THE SENIOR MEN'S CLUB OF NEW CANAAN
Minutes of the Regular Meeting of September 17, 2004
President Jack Murray opened the business meeting at 10:00 on gray Friday, with rain in the offing. There were 206 attendees, including new member Larry Hirsch and guests David Bentley, Loel Baldwin, Dave Jennings, John Dodd, and Alan and Martha Fleischer. All were warmly welcomed. Total membership is 524. VP Pete Stair reminded us that today's talk would be off the record: no recording devices, and questions from members only.
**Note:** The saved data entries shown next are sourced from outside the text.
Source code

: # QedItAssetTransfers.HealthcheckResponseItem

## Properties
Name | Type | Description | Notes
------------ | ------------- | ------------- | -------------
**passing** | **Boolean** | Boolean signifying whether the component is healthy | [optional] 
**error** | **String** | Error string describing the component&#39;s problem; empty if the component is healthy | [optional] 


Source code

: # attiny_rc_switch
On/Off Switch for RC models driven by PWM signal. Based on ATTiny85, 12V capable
Membership Concerns and Announcements: Dick DePatie noted the passing of Marshall Snierson. Lew Bowman is at Norwalk hospital following surgery, but Jim Bridgeman is once again in attendance. The new directory is in the mail, and our Directors will meet October 1st.
Activities: Bridge rolls on. Chess did not report, because Chairman Andrew Molenaar, noted transcontinental bicyclist, is missing. Next week Costa Brava will entertain the 4F's, whose fearless leader Eric Petschek seeks a successor. Golf has two more outings: the 27th at Ridgefield and a finale Octobers 6th at NCCC. The racquetball team did not report, but tennis is still going strong. Trailblazers will hike Larkin State Park on October 20th. And finally, Skyblazers are reworking their meeting schedule.
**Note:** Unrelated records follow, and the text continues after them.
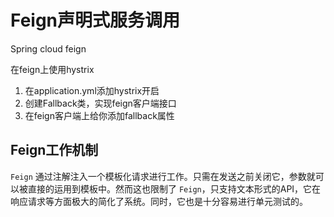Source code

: # Feign声明式服务调用



Spring cloud feign





在feign上使用hystrix

1. 在application.yml添加hystrix开启
2. 创建Fallback类，实现feign客户端接口
3. 在feign客户端上给你添加fallback属性



## Feign工作机制

`Feign` 通过注解注入一个模板化请求进行工作。只需在发送之前关闭它，参数就可以被直接的运用到模板中。然而这也限制了 `Feign`，只支持文本形式的API，它在响应请求等方面极大的简化了系统。同时，它也是十分容易进行单元测试的。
Couth: Still room for UCONN vs Army football Sep. 25th in East Hartford, with dinner at Mory's to follow. On Oct. 19th we're sold out for NYC dinner at Carmine's, followed by tickets to The Producers. Check-in is at 7:45 for the CIA trip Nov. 13th. And on Dec. 15th the spectacular Christmas display at the NY Botannical Gardens will be a Couth highlight for the year.
Resident Humorist: Stephen Wise told of Osama Bin Laden's entry to paradise. Expecting 70 joyful virgins, he is greeted instead by 70 famous and angry Virginians.
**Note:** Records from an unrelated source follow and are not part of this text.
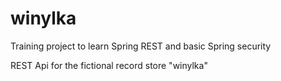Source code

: # winylka
Training project to learn Spring REST and basic Spring security

REST Api for the fictional record store "winylka"
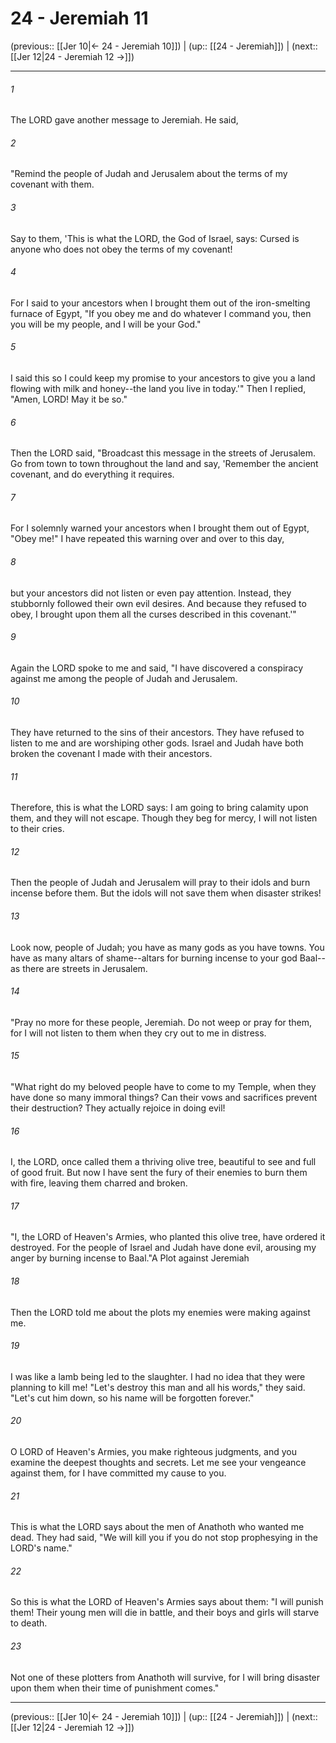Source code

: # 24 - Jeremiah 11

(previous:: [[Jer 10|← 24 - Jeremiah 10]]) | (up:: [[24 - Jeremiah]]) | (next:: [[Jer 12|24 - Jeremiah 12 →]])

***


###### 1 
The LORD gave another message to Jeremiah. He said, 

###### 2 
"Remind the people of Judah and Jerusalem about the terms of my covenant with them. 

###### 3 
Say to them, 'This is what the LORD, the God of Israel, says: Cursed is anyone who does not obey the terms of my covenant! 

###### 4 
For I said to your ancestors when I brought them out of the iron-smelting furnace of Egypt, "If you obey me and do whatever I command you, then you will be my people, and I will be your God." 

###### 5 
I said this so I could keep my promise to your ancestors to give you a land flowing with milk and honey--the land you live in today.'" Then I replied, "Amen, LORD! May it be so." 

###### 6 
Then the LORD said, "Broadcast this message in the streets of Jerusalem. Go from town to town throughout the land and say, 'Remember the ancient covenant, and do everything it requires. 

###### 7 
For I solemnly warned your ancestors when I brought them out of Egypt, "Obey me!" I have repeated this warning over and over to this day, 

###### 8 
but your ancestors did not listen or even pay attention. Instead, they stubbornly followed their own evil desires. And because they refused to obey, I brought upon them all the curses described in this covenant.'" 

###### 9 
Again the LORD spoke to me and said, "I have discovered a conspiracy against me among the people of Judah and Jerusalem. 

###### 10 
They have returned to the sins of their ancestors. They have refused to listen to me and are worshiping other gods. Israel and Judah have both broken the covenant I made with their ancestors. 

###### 11 
Therefore, this is what the LORD says: I am going to bring calamity upon them, and they will not escape. Though they beg for mercy, I will not listen to their cries. 

###### 12 
Then the people of Judah and Jerusalem will pray to their idols and burn incense before them. But the idols will not save them when disaster strikes! 

###### 13 
Look now, people of Judah; you have as many gods as you have towns. You have as many altars of shame--altars for burning incense to your god Baal--as there are streets in Jerusalem. 

###### 14 
"Pray no more for these people, Jeremiah. Do not weep or pray for them, for I will not listen to them when they cry out to me in distress. 

###### 15 
"What right do my beloved people have to come to my Temple, when they have done so many immoral things? Can their vows and sacrifices prevent their destruction? They actually rejoice in doing evil! 

###### 16 
I, the LORD, once called them a thriving olive tree, beautiful to see and full of good fruit. But now I have sent the fury of their enemies to burn them with fire, leaving them charred and broken. 

###### 17 
"I, the LORD of Heaven's Armies, who planted this olive tree, have ordered it destroyed. For the people of Israel and Judah have done evil, arousing my anger by burning incense to Baal."A Plot against Jeremiah 

###### 18 
Then the LORD told me about the plots my enemies were making against me. 

###### 19 
I was like a lamb being led to the slaughter. I had no idea that they were planning to kill me! "Let's destroy this man and all his words," they said. "Let's cut him down, so his name will be forgotten forever." 

###### 20 
O LORD of Heaven's Armies, you make righteous judgments, and you examine the deepest thoughts and secrets. Let me see your vengeance against them, for I have committed my cause to you. 

###### 21 
This is what the LORD says about the men of Anathoth who wanted me dead. They had said, "We will kill you if you do not stop prophesying in the LORD's name." 

###### 22 
So this is what the LORD of Heaven's Armies says about them: "I will punish them! Their young men will die in battle, and their boys and girls will starve to death. 

###### 23 
Not one of these plotters from Anathoth will survive, for I will bring disaster upon them when their time of punishment comes."

***

(previous:: [[Jer 10|← 24 - Jeremiah 10]]) | (up:: [[24 - Jeremiah]]) | (next:: [[Jer 12|24 - Jeremiah 12 →]])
Speaker: VP Pete Stair introduced Ari Fleischer, White House Press Secretary to President Bush from 2001 to 2003. Ari attended Middlebury College and said he was one of very few to enter Vermont as a liberal Democrat and come out a conservative Republican. His 20 years of government service took him southward, to Washington and later to Texas to work for then governor Bush. Ari described the Press Secretary's job as both the most exciting and the hardest he could imagine. His days started at 5:00 AM, and he spent 2 to 4 hours every day with the President, listening to him and to his advisors. He traveled the world and met such luminaries as Messrs Putin and Blair, the Pope (twice) and Joe Torre. Mr. Fleischer described the President's function as painting boldly and clearly the big picture for America. Subtleties are the work of staff, and the Press Secretary must convey both to an extremely clever, cynical and combative press corps.
Clearly, both he and the President feel that terrorism is a major and vital threat, a real war, which festered unanswered for a long time. However, Ari is optimistic that we are gaining, with ever more democracies in the world, with significant liberalization in Afghanistan, and with hope for the stabilization of Iraq region by region. On the domestic front Ari predicts a fairly close election and says it will not be won by negative campaigning. He finds the present mudslinging about Vietnam era service a useless dredging of irrelevancies from the past, whereas the need is for positive approaches to the present and future.
In starting his talk, Mr. Fleischer told the SMCers how smart and generous and patriotic they were, definitely a preferred audience to the White House Press Corps. Faced with such commentary, it is small wonder that we sent him on his way with rousing applause and an invitation to return.